The significantly higher cost of fast chargers underpins the case for focusing on improving at-home access to Level 2 chargers. Dunsky researchers calculate that an approach that favours denser multi-residential saturation could ultimately save billions of dollars if it reduces requirements for public charging hubs. Bolstering the argument, more than 40 per cent of Canada’s population is expected to live in multi-residentials building by 2050.

“Charging at home overnight is the most convenient option for EV owners and can also be the most cost-effective option when charging infrastructure is deployed at scale and incorporated into new buildings during construction,” the report states. “Ongoing efforts by the federal government to retrofit existing buildings and to ensure that new buildings are designed with EV charging in mind will lead to significant cost savings through reduced needs for public charging, while also making EV ownership more convenient for a broader range of Canadian households.”

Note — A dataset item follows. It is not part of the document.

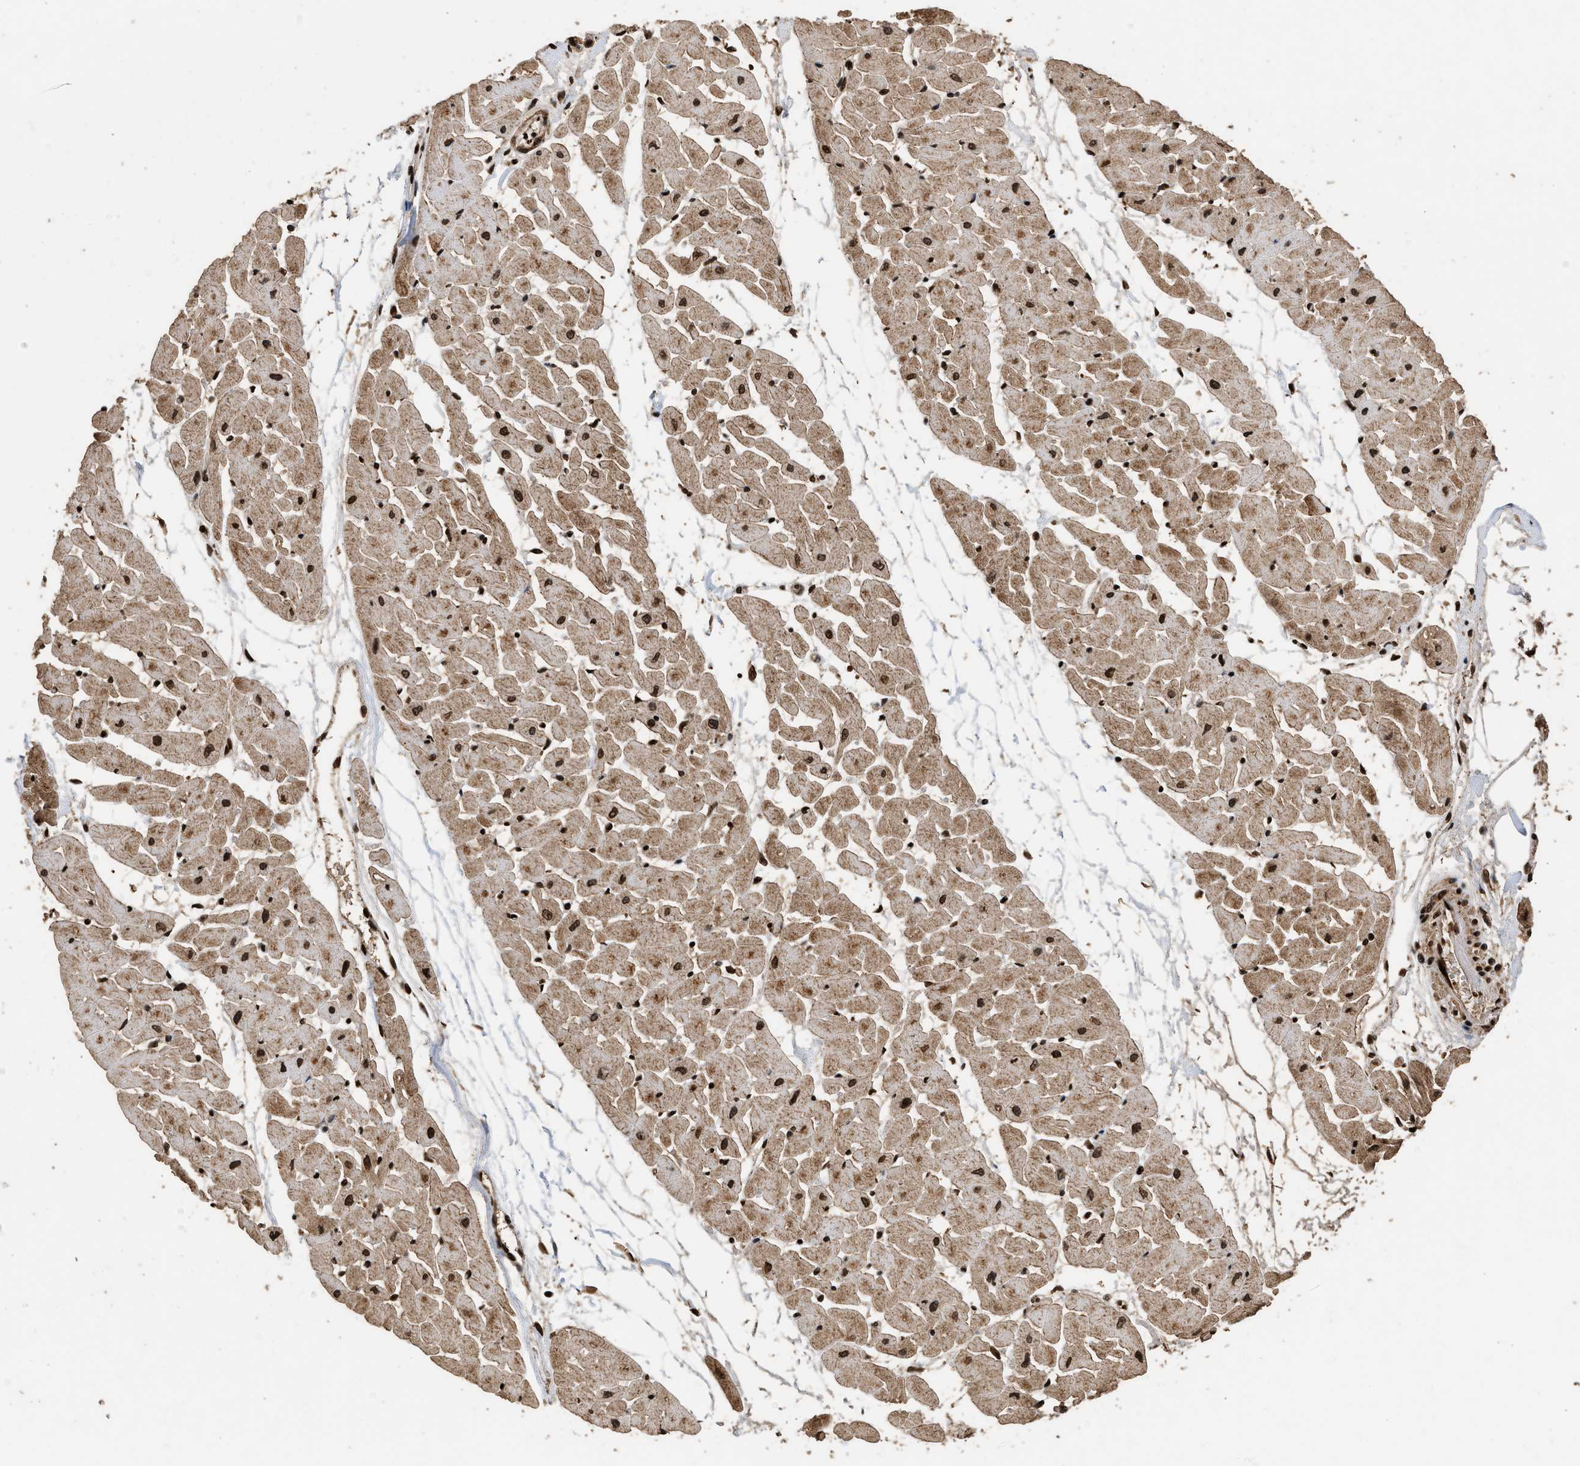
{"staining": {"intensity": "strong", "quantity": ">75%", "location": "cytoplasmic/membranous,nuclear"}, "tissue": "heart muscle", "cell_type": "Cardiomyocytes", "image_type": "normal", "snomed": [{"axis": "morphology", "description": "Normal tissue, NOS"}, {"axis": "topography", "description": "Heart"}], "caption": "Cardiomyocytes reveal high levels of strong cytoplasmic/membranous,nuclear positivity in approximately >75% of cells in unremarkable human heart muscle.", "gene": "PPP4R3B", "patient": {"sex": "female", "age": 19}}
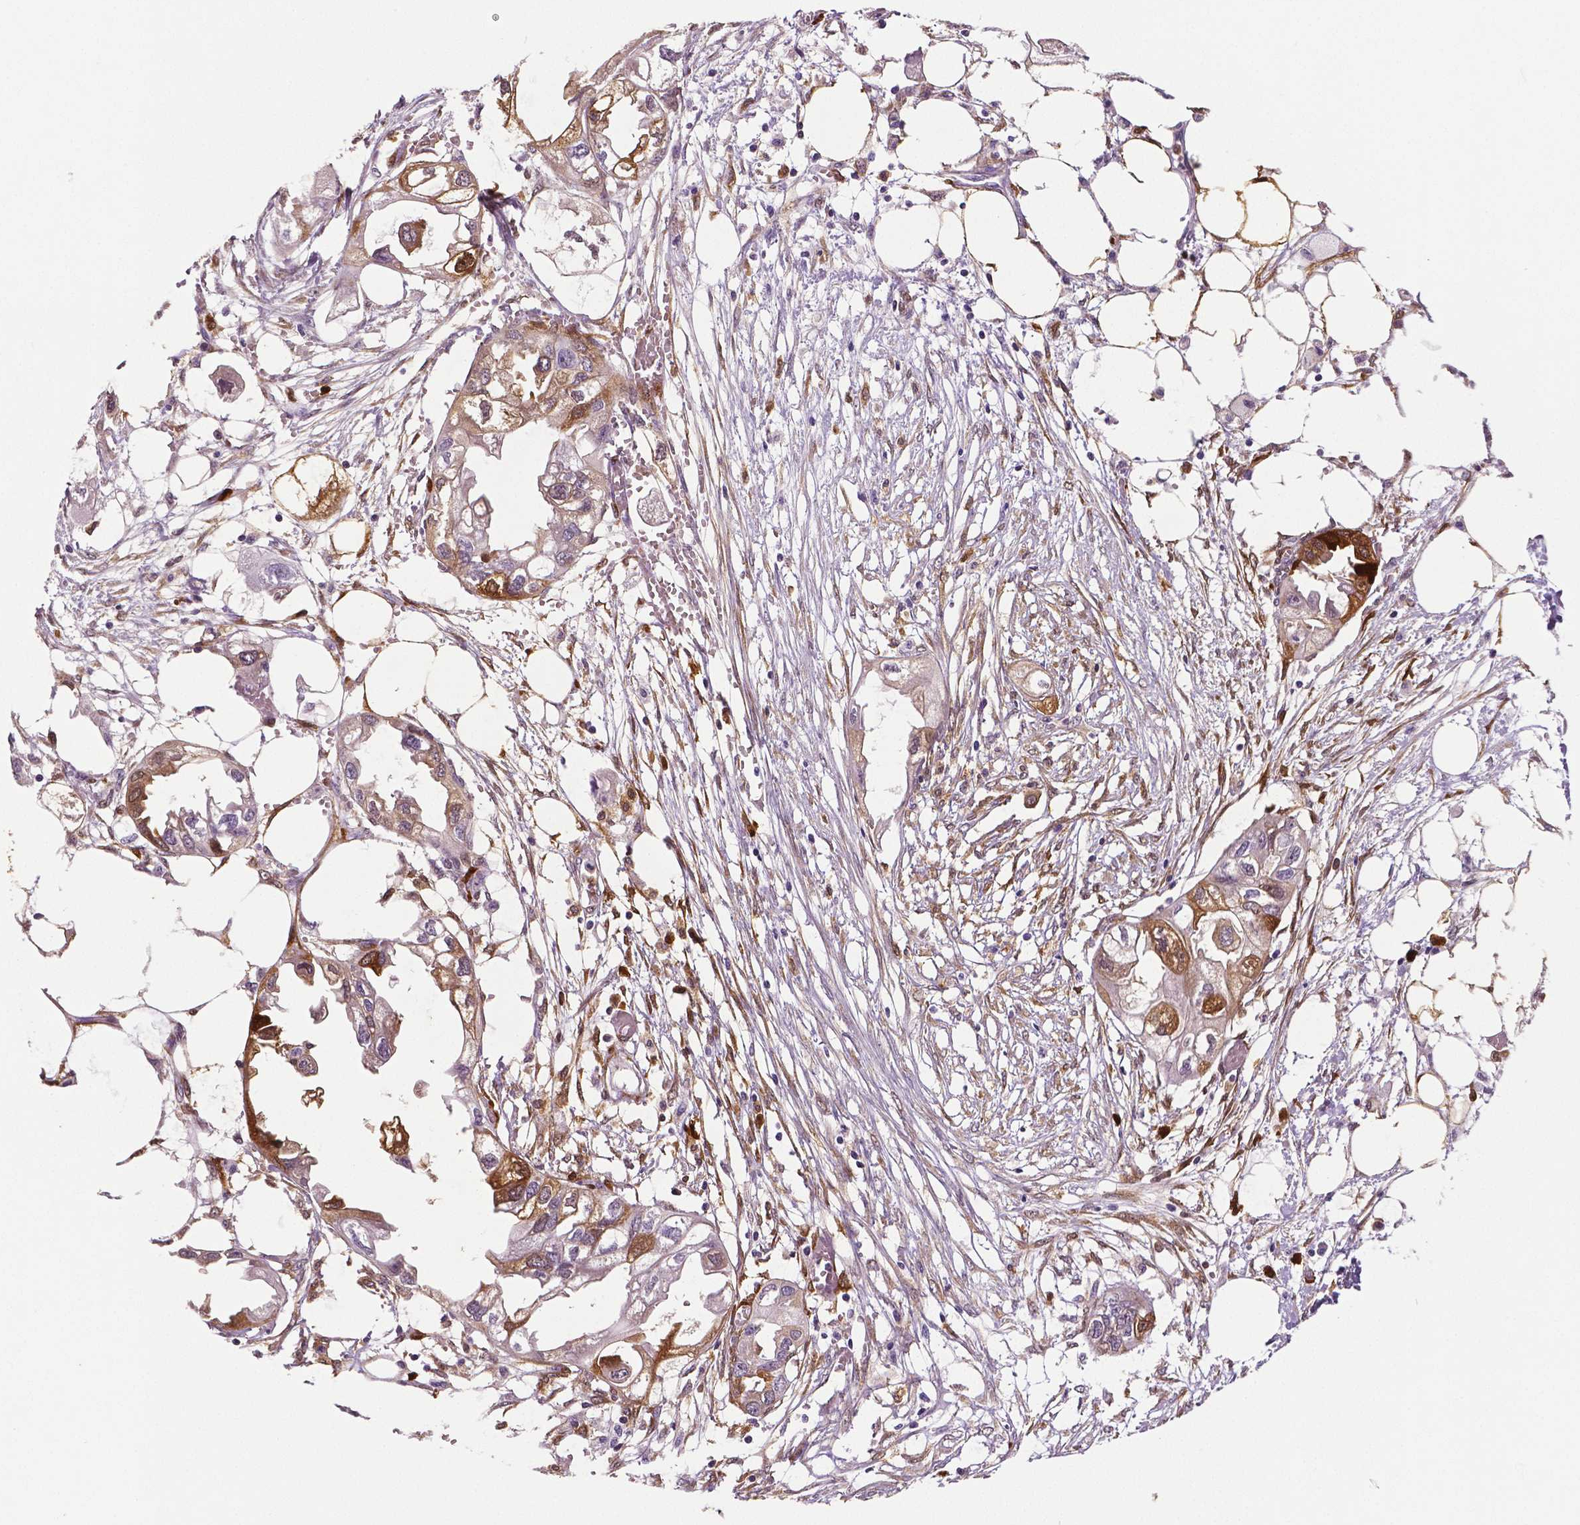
{"staining": {"intensity": "moderate", "quantity": "25%-75%", "location": "cytoplasmic/membranous"}, "tissue": "endometrial cancer", "cell_type": "Tumor cells", "image_type": "cancer", "snomed": [{"axis": "morphology", "description": "Adenocarcinoma, NOS"}, {"axis": "morphology", "description": "Adenocarcinoma, metastatic, NOS"}, {"axis": "topography", "description": "Adipose tissue"}, {"axis": "topography", "description": "Endometrium"}], "caption": "Endometrial adenocarcinoma tissue exhibits moderate cytoplasmic/membranous expression in approximately 25%-75% of tumor cells, visualized by immunohistochemistry. (brown staining indicates protein expression, while blue staining denotes nuclei).", "gene": "PHGDH", "patient": {"sex": "female", "age": 67}}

More than 1 million EVs are projected to be on Canada’s roads by 2025, while a much steeper increase is foreseen over the next 10 years to push the tally up to 4.6 million by 2030 and 12.3 million by 2035. Dunsky researchers calculate the installation of 1 million EV chargers in existing buildings coupled with building code requirements for EV charging capabilities in all new construction as of 2025 would result in about 34 per cent of multi-residential buildings providing access to charging by 2030. However, a slower rollout of just 100,000 installations and a five-year delay in mandating EV-readiness in new construction would mean that just 4 per cent of buildings could offer residents access to EV charging by 2030.

Multi-residential dwellers who do not have on-site access to EV chargers are identified as a prominent user group for public charging sites, particularly creating demand for community-based services (as opposed to those geared to highways). That might also be an initial pull for private investment.”

“While the business case for public charging infrastructure can be challenging due to the prevalence of residential charging, increased utilization over time thanks to a growing EV population should improve charging infrastructure economics in the coming years. Analysis of the potential profitability of different types of charging infrastructure in different contexts could help the federal government and other stakeholders to focus their efforts to encourage private investment as much as possible, while filling gaps in areas that are likely to be underserved by private investments,” the report recommends.